Within the first month of the recession, Chad Crandell, president of Capital Hotel Management, didn’t think things could get much worse. But then they did, and they continued to do so.

It’s almost impossible to predict future outcomes during such turbulent times, he said. Instead, you must develop multiple plans based on various performance levels.

If volume falls to level A, for example, you bring your cost containment to level A. If volume falls to level B, you bring your cost containment to level B, and so forth.
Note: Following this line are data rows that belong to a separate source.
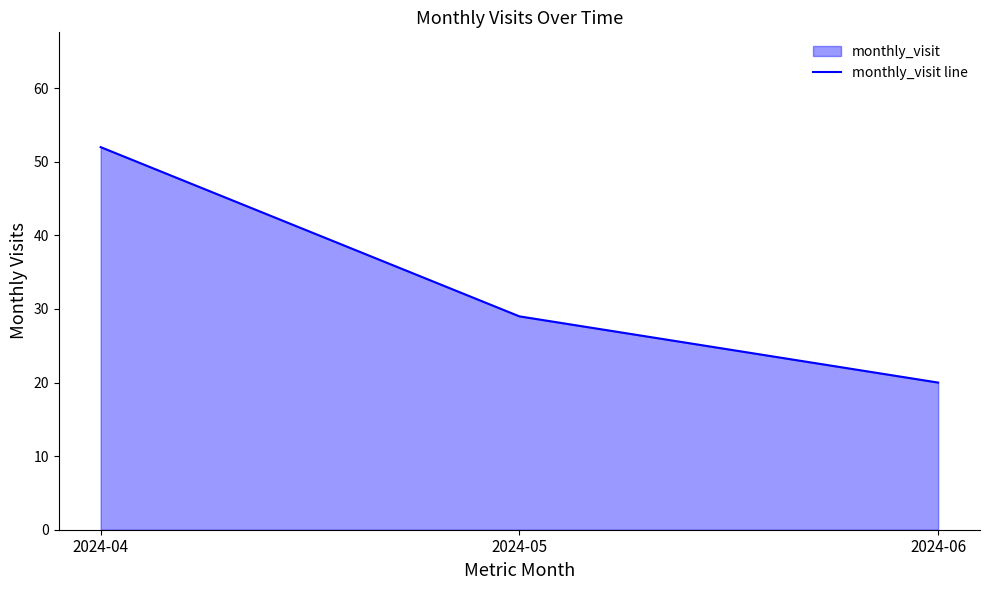

What is the difference between the maximum and minimum values?

32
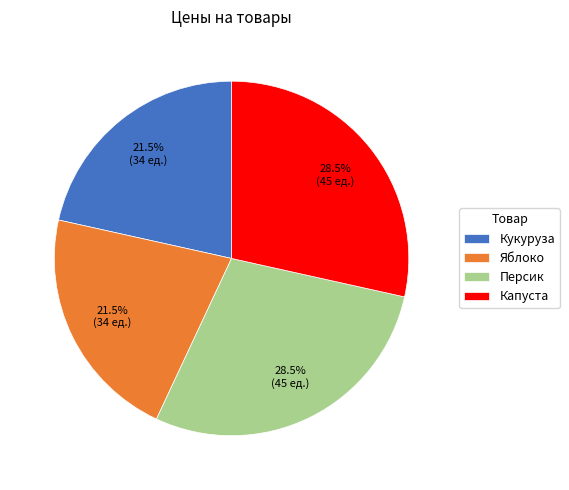

Combined, do Яблоко and Кукуруза account for over 50%?

No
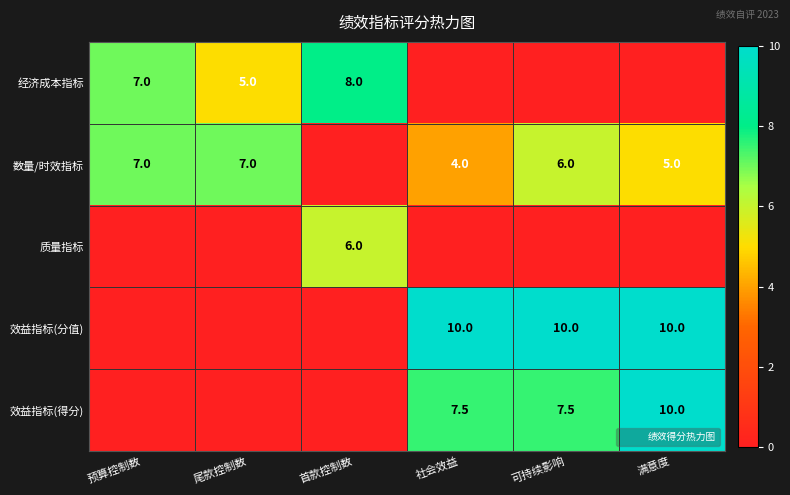

What is the maximum value shown in the chart?

10.0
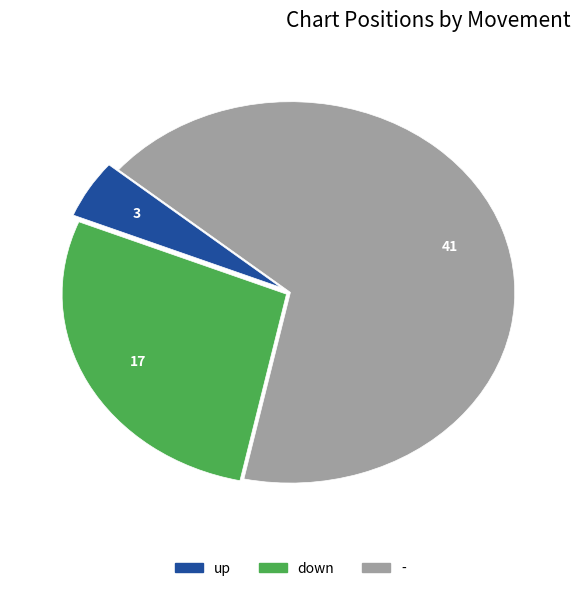

Is it true that down is 33% of the pie?

False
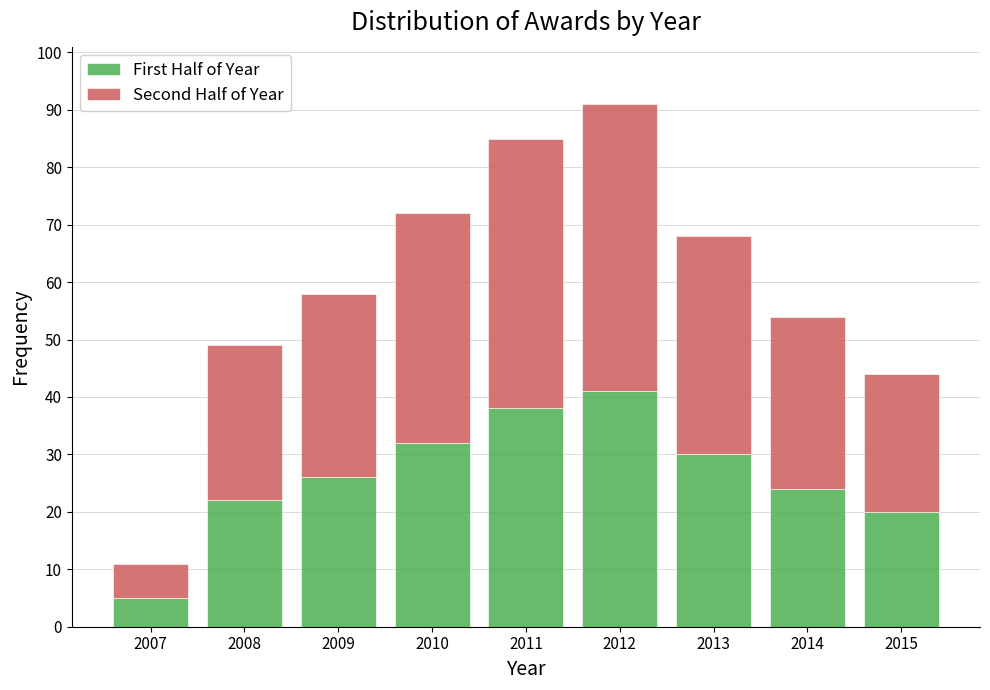

Reading left to right, list the values for the First Half of Year series.

2007=5	2008=22	2009=26	2010=32	2011=38	2012=41	2013=30	2014=24	2015=20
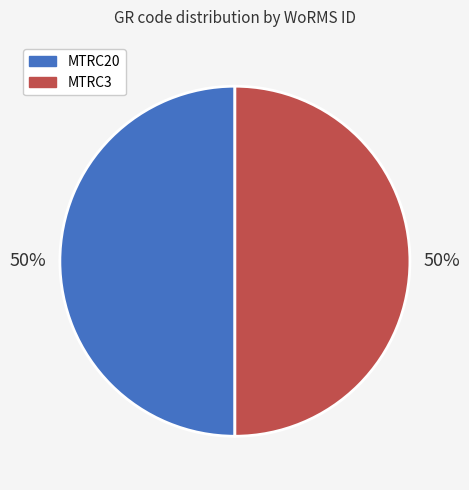

True or false: MTRC3 accounts for 50% of the total.

True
Presenting this stratified plan to the GM beforehand eliminates debate and resistance at the time of reckoning, ensuring a quick and seamless course of action.

“There’s not one static formula,” Crandell said. “It’s important to be more flexible with the initiatives that you’re undertaking.

2. Communicate objectives

As owners face their own struggles with lenders, operators must understand and buy in to the objective, said Sanjeev Misra, senior managing director of Paramount Lodging Advisors.

Don’t just make seemingly arbitrary cuts or demands, he said. Explain your reasoning to get everyone on board.

If you’re forced to freeze salaries, for example, you’ll get a more favorable response from your GM if you show him some of the nitty-gritty—the cost of daily operation of the hotel versus your committed debt payments to your lender.

“If they’re not on the same page, they’re not going to implement it,” Misra said. “They’re not going to buy in.”

3. Approach problems as a team

The people who are seeing success coming out of this downturn are the ones who approached problems with their teams, said Barry Bloom, principal of Abacus Lodging Investors LLC. Adopting this holistic approach ensures the deepest pool of knowledge is used to douse the most volatile challenges.

“There are things that operators know that I will never know, and there are things that I know that they don’t know that are beneficial to their careers,” he said. “… In a downturn, we all have to figure out what to do to get out of this.”

At Jones Lang LaSalle Hotels, this meant literally moving a team member in to the hotel, said Justin Epps, senior VP of the firm’s Chicago office. His colleague moved on-site at The Palmer House Hilton in Chicago to help push a cost-containment initiative. The result proved beneficial on two ends: the hotel met its goals and the colleague gained invaluable hands on experience.

4. Maintain efficiency

Most hoteliers have made cuts during the downturn, but will smart cost containment persist as the industry begins to recover?

Maintaining efficiencies is one of the main challenges for asset managers during the next year, said Robert Habeeb, president and COO of First Hospitality Group.

“We’ve been forced into a place where we’ve been running our businesses very efficiently,” he said. “Our challenge is to keep that up. If we return to our old habits, we’re destined to go into this cycle again.”

5. Get smart about your market

The key to success in the near term is an individual property’s ability to manage revenue, Abacus’ Bloom said. It’s a game of sorts; to win, you have to know as much about your market and competitors as you can.

Asset managers must help GMs and revenue managers get back into their markets and understand their competitive sets, demand drivers, financial circumstances, property conditions and other GMs and their strategies.

“They have to really understand what they think the market is going to do,” Bloom said. “We’re only as good at setting rates as what our competitive set is doing.”